INPUT DATA:
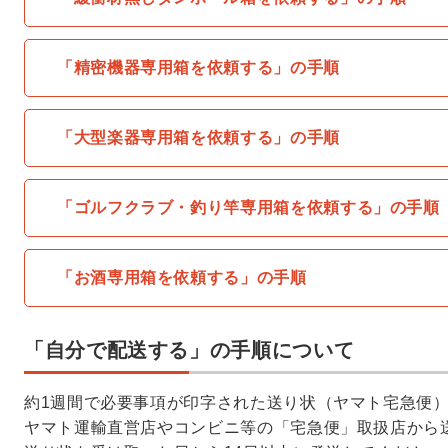
「精密機器専用箱を依頼する」の手順
「大型楽器専用箱を依頼する」の手順
「ゴルフクラブ・釣り竿専用箱を依頼する」の手順
「お酒専用箱を依頼する」の手順
「自分で配送する」の手順について
約1週間で必要事項が印字された送り状（ヤマト宅急便
ヤマト運輸直営店やコンビニ等の「宅急便」取扱店から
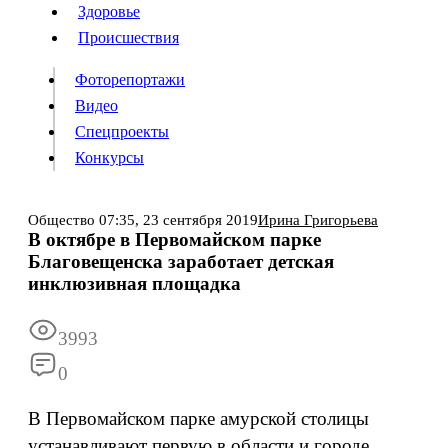
Люди
Здоровье
Здоровье
Происшествия
Происшествия
Фоторепортажи
Видео
Спецпроекты
Фоторепортажи
Видео
Конкурсы
Спецпроекты
Конкурсы
Войти
Общество
07:35,
23 сентября 2019
Ирина Григорьева
В октябре в Первомайском парке
Благовещенска заработает детская
Информация
Подписка
Реклама
Все новости
Архив
инклюзивная площадка
3993
0
В Первомайском парке амурской столицы
устанавливают первую в области и городе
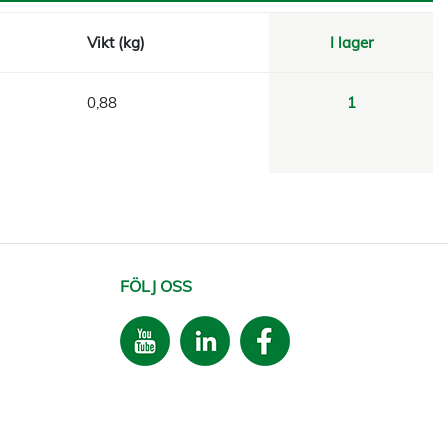
Vikt (kg)
I lager
0,88
1
FÖLJ OSS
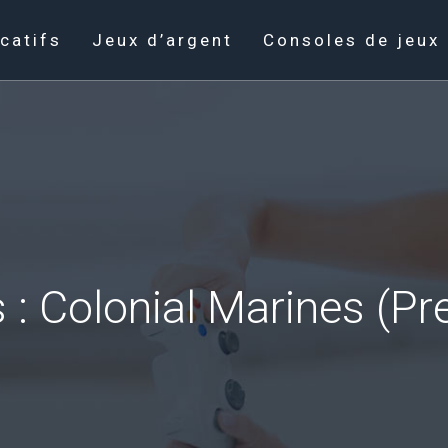
catifs
Jeux d’argent
Consoles de jeux
s : Colonial Marines (Pr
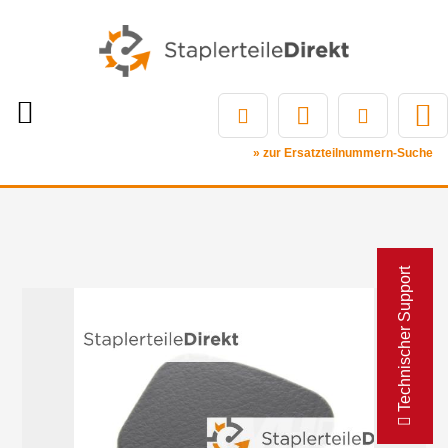
» zur Ersatzteilnummern-Suche
Technischer Support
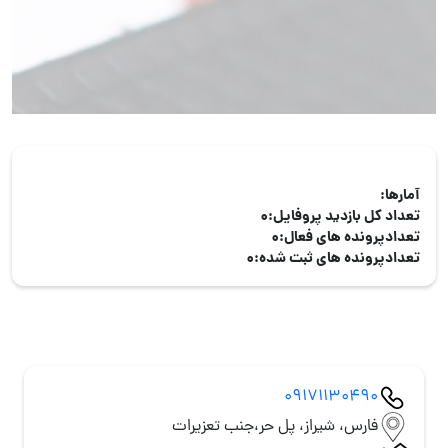
آمارها:
تعداد کل بازدید پروفایل:
0
تعدادپرونده های فعال:
0
تعدادپرونده های ثبت شده:
0
09171130490
فارس، شیراز، پل حر،جنب تعزیرات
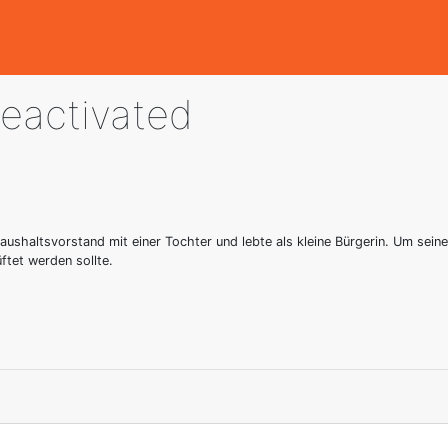
eactivated
haltsvorstand mit einer Tochter und lebte als kleine Bürgerin. Um seine To
ftet werden sollte.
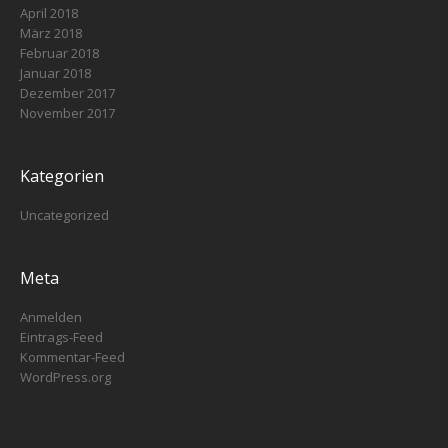
April 2018
März 2018
Februar 2018
Januar 2018
Dezember 2017
November 2017
Kategorien
Uncategorized
Meta
Anmelden
Eintrags-Feed
Kommentar-Feed
WordPress.org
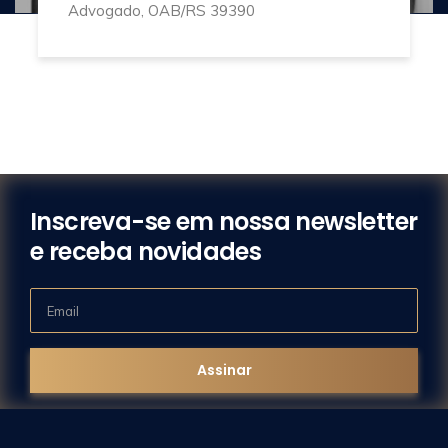
Advogado, OAB/RS 39390
Inscreva-se em nossa newsletter
e receba novidades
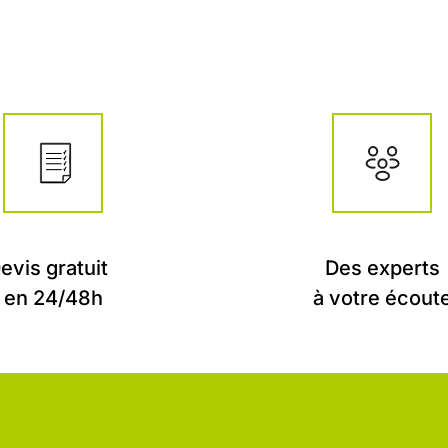
evis gratuit
Des experts
en 24/48h
à votre écout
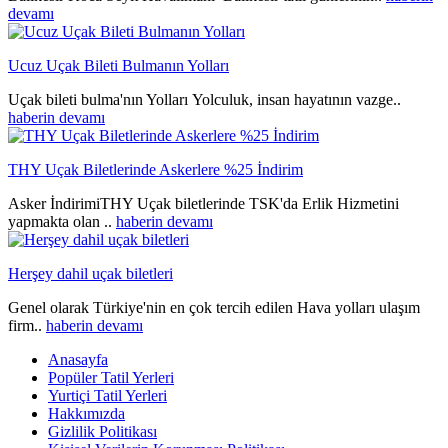
devamı
Ucuz Uçak Bileti Bulmanın Yolları
Uçak bileti bulma'nın Yolları Yolculuk, insan hayatının vazge..
haberin devamı
THY Uçak Biletlerinde Askerlere %25 İndirim
Asker İndirimiTHY Uçak biletlerinde TSK'da Erlik Hizmetini
yapmakta olan ..
haberin devamı
Herşey dahil uçak biletleri
Genel olarak Türkiye'nin en çok tercih edilen Hava yolları ulaşım
firm..
haberin devamı
Anasayfa
Popüler Tatil Yerleri
Yurtiçi Tatil Yerleri
Hakkımızda
Gizlilik Politikası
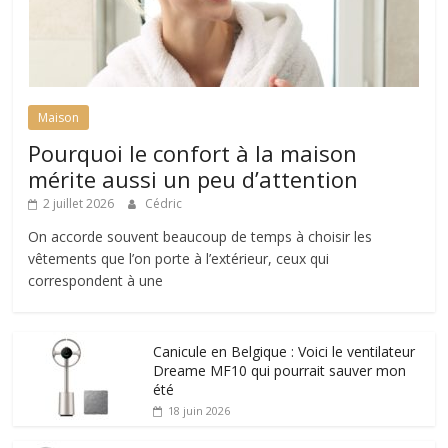
Maison
Pourquoi le confort à la maison
mérite aussi un peu d’attention
2 juillet 2026
Cédric
On accorde souvent beaucoup de temps à choisir les
vêtements que l’on porte à l’extérieur, ceux qui
correspondent à une
Canicule en Belgique : Voici le ventilateur
Dreame MF10 qui pourrait sauver mon
été
18 juin 2026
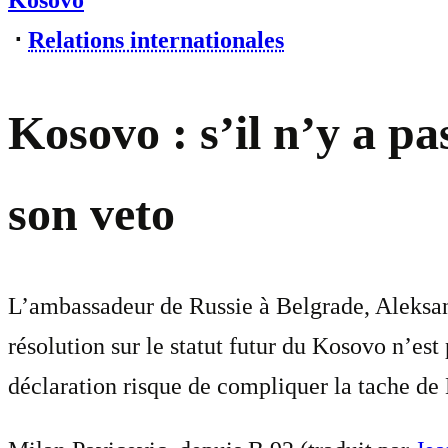
Kosovo
⋅
Relations internationales
Kosovo : s’il n’y a 
son veto
L’ambassadeur de Russie à Belgrade, Aleksanda
résolution sur le statut futur du Kosovo n’es
déclaration risque de compliquer la tache de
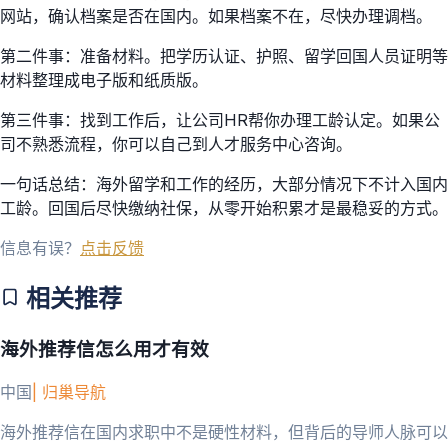
网站，确认档案是否在国内。如果档案不在，尽快办理调档。
第二件事：准备材料。把学历认证、护照、留学回国人员证明等
材料整理成电子版和纸质版。
第三件事：找到工作后，让公司HR帮你办理工龄认定。如果公
司不熟悉流程，你可以自己到人才服务中心咨询。
一句话总结：海外留学和工作的经历，大部分情况下不计入国内
工龄。回国后尽快缴纳社保，从零开始积累才是最稳妥的方式。
信息有误？
点击反馈
相关推荐
海外推荐信怎么用才有效
中国
|
归巢导航
海外推荐信在国内求职中不是硬性材料，但背后的导师人脉可以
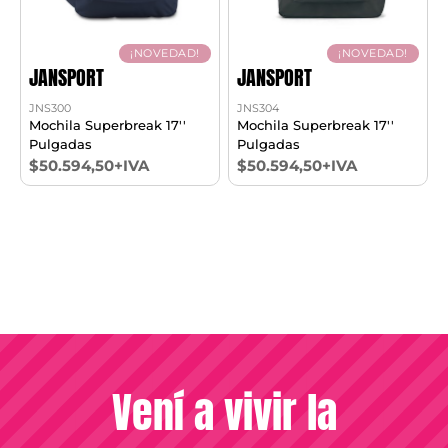
¡NOVEDAD!
¡NOVEDAD!
JANSPORT
JANSPORT
JNS300
JNS304
Mochila Superbreak 17''
Mochila Superbreak 17''
Pulgadas
Pulgadas
$50.594,50+IVA
$50.594,50+IVA
Vení a vivir la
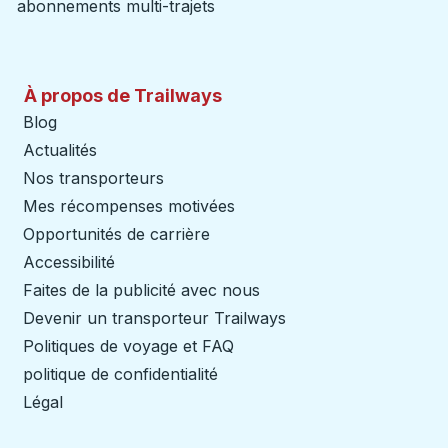
abonnements multi-trajets
À propos de Trailways
Blog
Actualités
Nos transporteurs
Mes récompenses motivées
Opportunités de carrière
Accessibilité
Faites de la publicité avec nous
Devenir un transporteur Trailways
Ouvre dans un nouve
Politiques de voyage et FAQ
politique de confidentialité
Légal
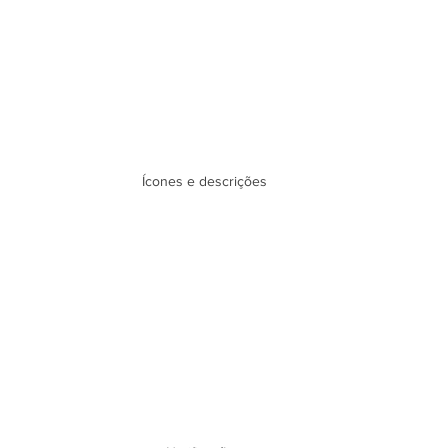
Ícones e descrições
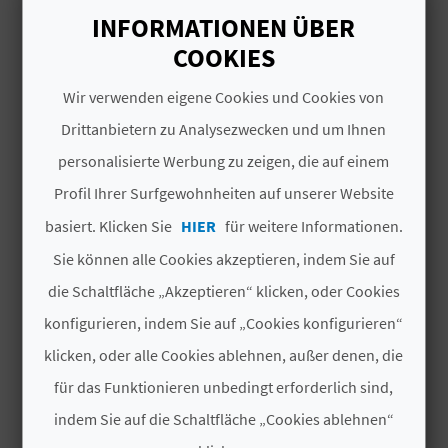
I
INFORMATIONEN ÜBER
Ganzjährig geöffnet
E
COOKIES
Z
Wir verwenden eigene Cookies und Cookies von
Drittanbietern zu Analysezwecken und um Ihnen
U
personalisierte Werbung zu zeigen, die auf einem
DAS KÖNNTE SIE EBENFALLS
R
Profil Ihrer Surfgewohnheiten auf unserer Website
INTERESSIEREN
Ü
basiert. Klicken Sie
HIER
für weitere Informationen.
C
Sie können alle Cookies akzeptieren, indem Sie auf
K
die Schaltfläche „Akzeptieren“ klicken, oder Cookies
konfigurieren, indem Sie auf „Cookies konfigurieren“
klicken, oder alle Cookies ablehnen, außer denen, die
A
für das Funktionieren unbedingt erforderlich sind,
G
indem Sie auf die Schaltfläche „Cookies ablehnen“
E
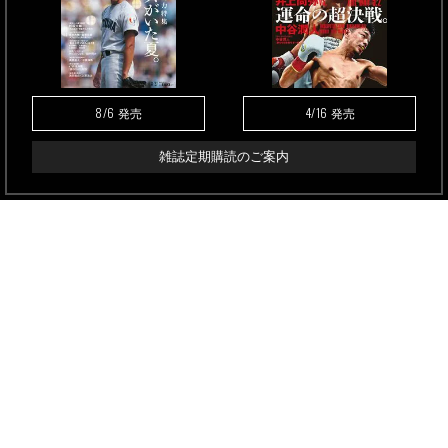
8/6
4/16
発売
発売
雑誌定期購読のご案内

YOUR ASSIGNMENT: A word-for-word repeat of the lines from the line with "klicken, oder Cookies" to the last line of the data, both ends included and pictures left out, is all that should appear.

RESPONSE TO THIS TASK:
die Schaltfläche „Akzeptieren“ klicken, oder Cookies
konfigurieren, indem Sie auf „Cookies konfigurieren“
klicken, oder alle Cookies ablehnen, außer denen, die
A
für das Funktionieren unbedingt erforderlich sind,
G
indem Sie auf die Schaltfläche „Cookies ablehnen“
E
8/6
4/16
発売
発売
雑誌定期購読のご案内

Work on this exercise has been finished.